Ravilious’s art!  Margy Kinmonth doesn’t stint on examples; her references to the landscapes and other images that inspired the work are well chosen.  I was especially pleased to hear one of her contributors – perhaps the writer Robert Macfarlane but I may have misremembered this – observe that it’s often a pathway that leads the eye into and through a Ravilious picture:  where the path is heading is a matter of melancholy uncertainty.  That sometimes strikes me when I look at the print of ‘Wet Afternoon’, Ravilious’s 1938 water colour, on our wall.

Eric and Tirzah married in 1930.  Amazingly, Kinmonth is able to show us a video recording – made on a ‘cinematograph’ – of the wedding party in Kensington.

While the actors’ voices are a disappointment, most of the talking heads are well worth listening to.  This is true of Anne Ullmann, the youngest of Eric and Tirzah’s three children; the artists Anne Desmet and David Hepher, whose family lived close to the Raviliouses in the 1930s; art world professionals, including Charles Saumarez Smith; and, as well as Robert Macfarlane, a few bigger-name celebrity Ravilious fans.  Inviting contributions from Ai Weiwei, Alan Bennett and Grayson Perry might be another reflection of Kinmonth’s nervous need to widen her film’s appeal but it pays off.  I must confess I wasn’t that impressed with what Ai Weiwei had to say but it’s refreshing to hear Grayson Perry talk freely as a practising artist rather than as the presenter of television with a preconceived line (entertaining though the TV programmes often are).

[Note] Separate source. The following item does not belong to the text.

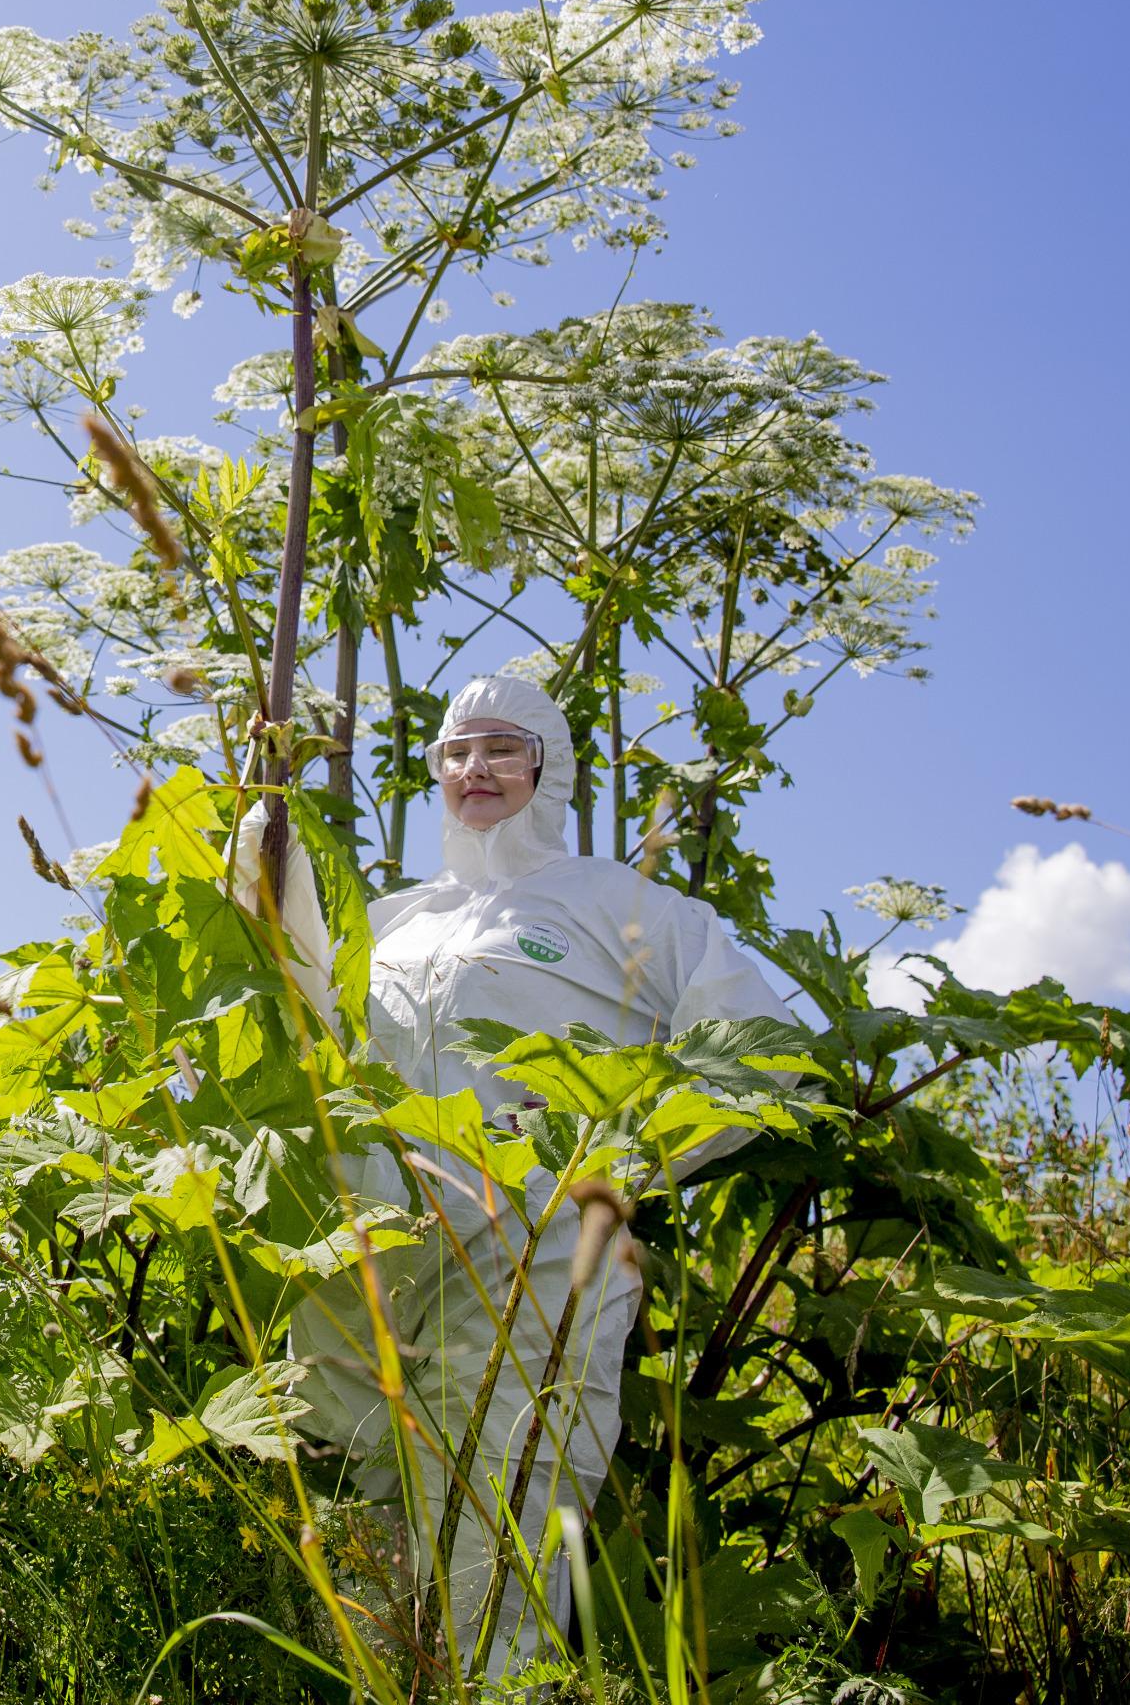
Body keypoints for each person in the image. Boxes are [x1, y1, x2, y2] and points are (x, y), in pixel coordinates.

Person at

Alan Bennett is even better.  He says that Ravilious is underrated partly because his art is easy to read.  To illustrate the point, Bennett mentions the print of ‘Railway Landscape’ that hung on the classroom wall in the Leeds primary school he attended.  It was placed alongside an image of Highland cattle; these were pictures, in other words, that children were expected to understand.  The geriatric Alan Bennett talks enjoyably about ‘Railway Carriage’ (his only caveat:  it’s not grimy enough for the third-class carriage it’s meant to be) – and even more perceptively about ‘Tea at Furlongs’ (1939).  The table set for tea looks out on benign Sussex countryside but, with two empty chairs and a large grey umbrella in evidence, the composition is ominous.  Bennett, having already said he thinks Ravilious’s art is decidedly English but never ‘cosy’, suggests that ‘Tea at Furlongs’ could as well be called ‘Munich’.

While Bennett has clearly always liked and admired Ravilious, I hadn’t realised he was forgotten for decades after his death.  (This seems all the more surprising when, as Charles Saumarez Smith notes, there was an exhibition of his and other war artists’ work at the National Gallery even during Ravilious’s lifetime.)  Anne Ullmann explains that she and her brothers discovered their father’s neglected work under Edward Bawden’s bed, following the latter’s death in 1989.  This discovery started the process of rebuilding of Ravilious’s posthumous reputation.  Margy Kinmonth’s film ends with text summarising his achievements and standing today; that’s standard practice in a screen biography, whether documentary or drama, but the simple assertion that Ravilious’s ‘legacy is unsurpassed’ is a vague, cliched overstatement.   In contrast, the story of how that legacy has gained ever-increasing public recognition, merits more screen time than it gets in Eric Ravilious: Drawn to War.